Con una mano sujetaba el mando para poder ir avanzando por el programa mientras hablaba.

—Hace ciento cuarenta millones de años, un apatosaurus, lo que solíamos llamar brontosaurus antes de que le fuese reatribuido el taxón, salió a pasear por la orilla de un lago poco profundo. Mire qué constantes son las icnitas del apatosaurus que deambula plácidamente. Todavía no es consciente de que le siguen.

Griffin se puso serio y juntó las manos mientras Leyster avanzaba por las huellas. Sus manos eran enormes, incluso para un hombre tan corpulento, y extrañamente expresivas.

—Mire este camino de huellas más pequeñas aquí y aquí, salen del bosque y siguen las huellas del apatosaurus por ambos lados. Éstas pertenecen a una pareja cazadora de alosaurus fragilis, dinosaurios asesinos de doce metros de largo con enormes garras afiladas en manos y pies, y dientes tan largos como puñales de hoja aserrada. Se mueven más rápidamente que su presa, todavía no corren pero acechan. Fíjese en como ya se han colocado para poder surgir de cualquiera de los dos lados.

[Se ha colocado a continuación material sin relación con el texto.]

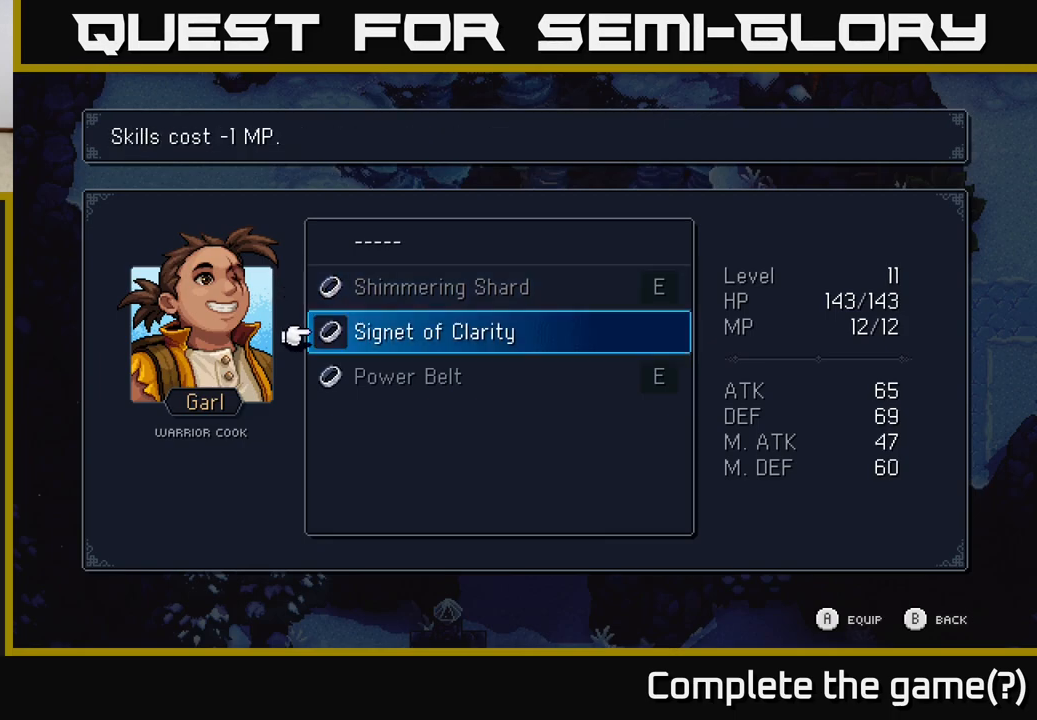
{"buttons": [], "left_stick": "center", "right_stick": "center", "events": [[83, "DPAD_DOWN", "up"], [183, "A", "down"], [233, "A", "up"]]}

»Aquí el apatosaurus se percata del peligro. Tal vez el viento cambia de dirección y puede oler a los alosáuridos. O tal vez estas criaturas gritan cuando atacan. Nunca lo sabremos. Lo que sea que le alertó no ha dejado constancia en el registro fósil.

»Está corriendo.

»Mire cómo crece la distancia entre las zancadas. Y observe cómo aquí atrás pasa lo mismo con las huellas de alosáurido. Están forzando al máximo su carrera. Atacando como un león ataca a su presa. Sólo que su presa es tan grande como una montaña y ellos mismos son tan grandes y feroces que podrían desayunar leones.

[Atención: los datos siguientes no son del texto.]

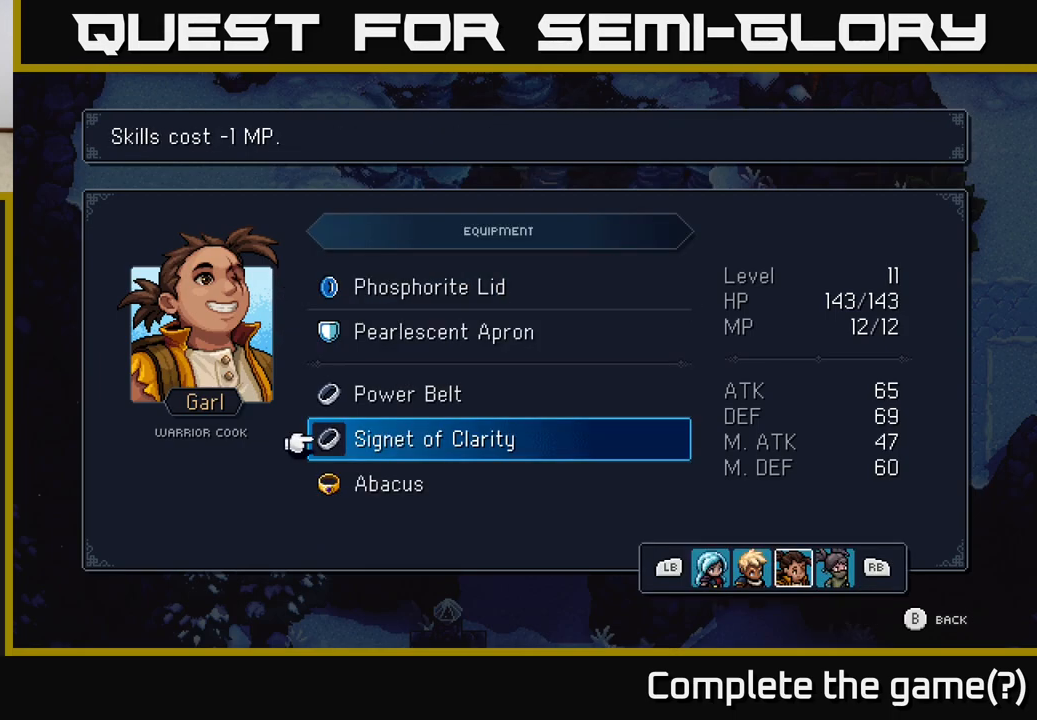
{"buttons": [], "left_stick": "center", "right_stick": "center", "events": []}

»Ahora mire, ¿ve que hay un salto en estas huellas de uno de los alosáuridos y otro idéntico en las del otro? Están imitando las zancadas del apatosaurus. Durante el resto de la persecución, los tres corren al unísono. Los alosáuridos están en posición para lanzarse.

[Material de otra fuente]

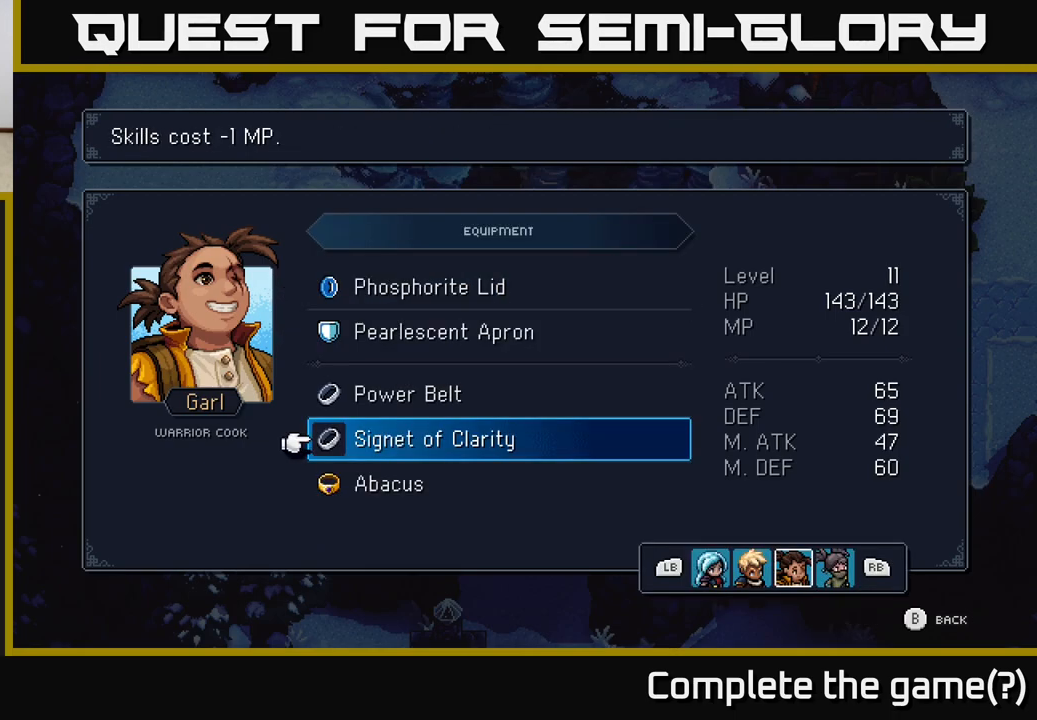
{"buttons": [], "left_stick": "center", "right_stick": "center", "events": []}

No estaba prestando ninguna atención a su oyente, atrapado una vez más en el drama de las huellas fósiles. La vida persiguiendo la muerte. Era una experiencia común a todas las criaturas, pero de algún modo siempre se las arreglaba para sorprender cuando ocurría.

—¿Podrá el apatosaurus escapar? Es posible. Si pudiera aumentar su velocidad lo suficientemente aprisa. Pero algo tan grande simplemente no puede acelerar tan rápido como los alosáuridos. Así que tiene que dar la vuelta, y justo aquí es donde las tres huellas convergen y luchan.

Cliqueó dos veces en el botón derecho del mando para alejarse de la imagen y poder ver una zona mayor en la pantalla.

—Aquí es donde las cosas se ponen interesantes. Mire cuánta confusión hay en las huellas, todos estos lugares pisoteados, todo este barro levantado. Esto es lo que hace único a este fósil. Es una prueba física de la pelea en sí. Mire estas icnitas, cientos de ellas, en el lugar donde el apatosaurus lucha con sus atacantes. ¿Ve qué profundo es este par de icnitas? Todavía no he calculado la ergonomía pero es posible que la bestia se pusiera de pie sobre sus patas traseras para dejarse caer intentando aplastar a sus verdugos. Si tan sólo pudiera aprovechar su inmenso peso, aún podría ganar la batalla.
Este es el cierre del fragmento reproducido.